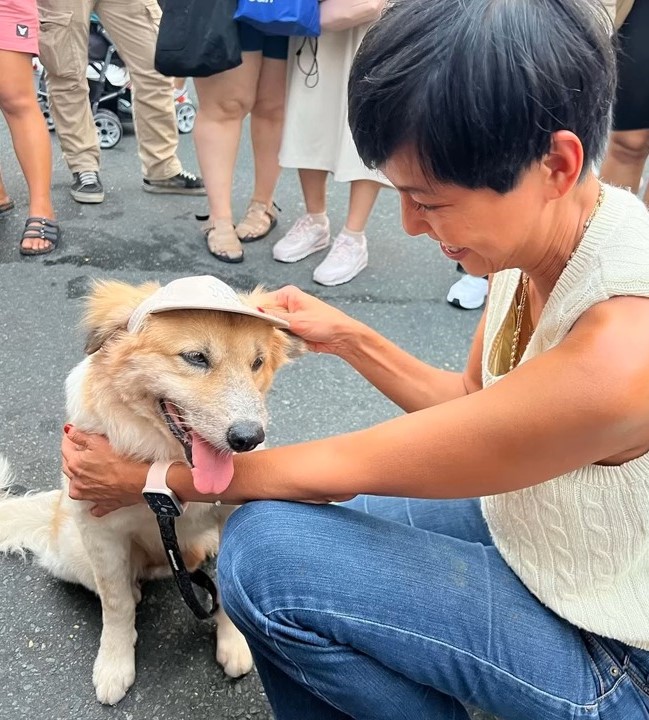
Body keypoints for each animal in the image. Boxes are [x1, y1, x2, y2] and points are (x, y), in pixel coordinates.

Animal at [0, 276, 300, 704]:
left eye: (257, 363)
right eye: (196, 357)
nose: (248, 438)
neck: (167, 459)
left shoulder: (231, 518)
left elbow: (227, 595)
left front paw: (234, 644)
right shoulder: (100, 532)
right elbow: (116, 603)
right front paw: (114, 663)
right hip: (76, 548)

ACTION ITEM ::
Whenever a line of the data includes the word "left", show that line in full.

RESPONSE TO THE TASK ::
left eye: (257, 363)
left shoulder: (231, 518)
left elbow: (227, 595)
left front paw: (234, 644)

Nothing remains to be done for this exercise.